Behind the leading duo, Racing Point were third and fourth with Sergio Perez, who topped the times in morning practice, and Lance Stroll respectively, the pair proving pre-season suggestions that they have a package to make them competitive this season.
Ferrari-bound Carlos Sainz was fifth for McLaren ahead of an out-of-sorts six-time champion Lewis Hamilton in the second Mercedes.
He said the car felt ‘fairly similar” to last weekend, despite a steep rise in temperatures, but could not explain his loss of pace.
“There’s a lot of working going on in the background to figure out why.
“I was feeling good in practice one, the start of P2 felt pretty good. Then I just started to drop off, I don’t know why.
– ‘I’ll do the dry dance’ –
“Others out there are obviously quick and Valtteri has got good pace. So hopefully tomorrow we can be in a better position.”
Behind Hamilton, Alex Albon was seventh in the second Red Bull ahead of McLaren’s Lando Norris, who picked up a three-place grid penalty for ignoring yellow flags in the morning, Charles Leclerc of Ferrari and Esteban Ocon of Renault.
Ocon’s team-mate Daniel Ricciardo crashed heavily during the session when he lost control at Turn Nine and hit the barriers.
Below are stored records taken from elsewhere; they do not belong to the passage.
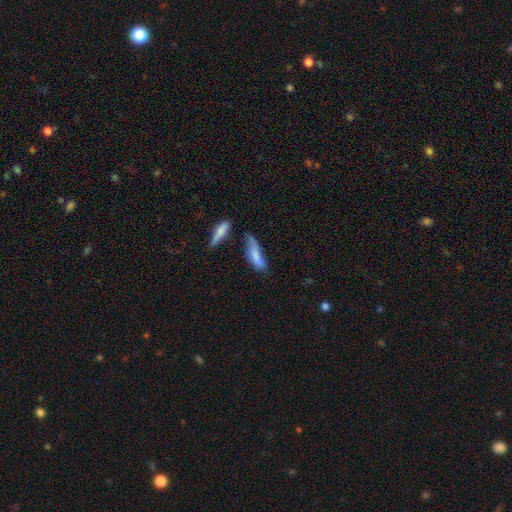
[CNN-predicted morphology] Smooth or featured: smooth — 73% (featured or disk — 20%)
How rounded: cigar-shaped — 55% (in between — 43%)
Merging: none — 34% (minor disturbance — 29%)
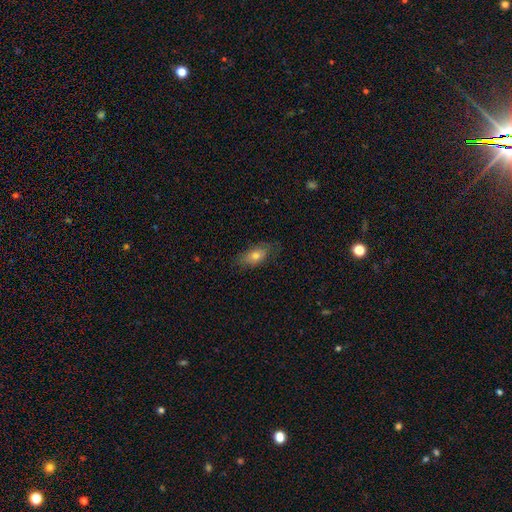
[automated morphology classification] type=smooth (68%); roundness=in between (84%); merging=none (73%).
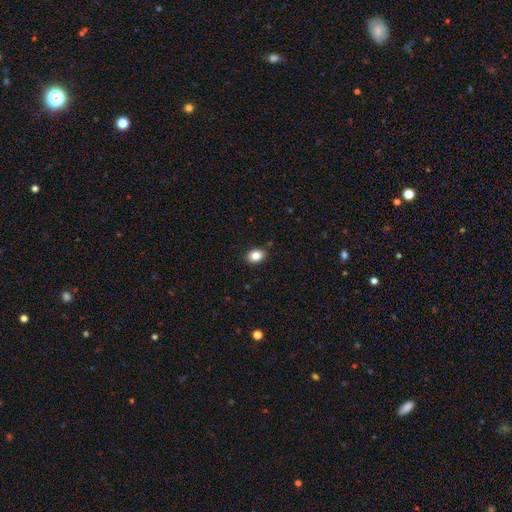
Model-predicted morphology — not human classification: A smooth galaxy with no disk features (84%) that is in between round and cigar-shaped (64%). Merging: none (87%).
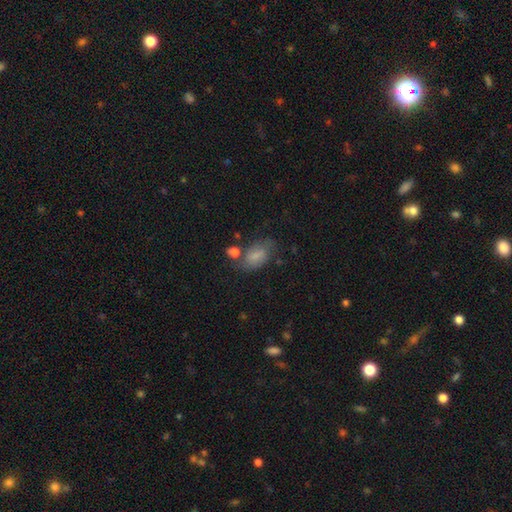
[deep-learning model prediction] Smooth or featured? Predicted: smooth (p=0.69). How rounded? Predicted: in between (p=0.87). Merging? Predicted: none (p=0.53).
He limped away, but the rear of his car was wrecked.
If local weather forecasts prove to be correct on Saturday, and qualifying is washed out by torrential rain, Friday’s second practice could be used as a grid-setting session – a prospect of little attraction to Hamilton or Ricciardo.
“If we had to start P6, that would suck, if we didn’t get to qualify,” said Hamilton.
“It’s not great to be starting further back than last week so it’ll definitely make it challenging.
“I’ll try to do the dry dance, if there is a dry dance to make sure there’s no frickin rain on Sunday.”
His team chief Toto Wolff was clearly concerned that the team had struggled to find solutions to the problems on Hamilton’s car.
“For us, today wasn’t a full attack nor was it a half attack – we were at a level that we don’t normally use in second practice. I think we are still a little in the dark.
“What’s wrong? If only we knew.”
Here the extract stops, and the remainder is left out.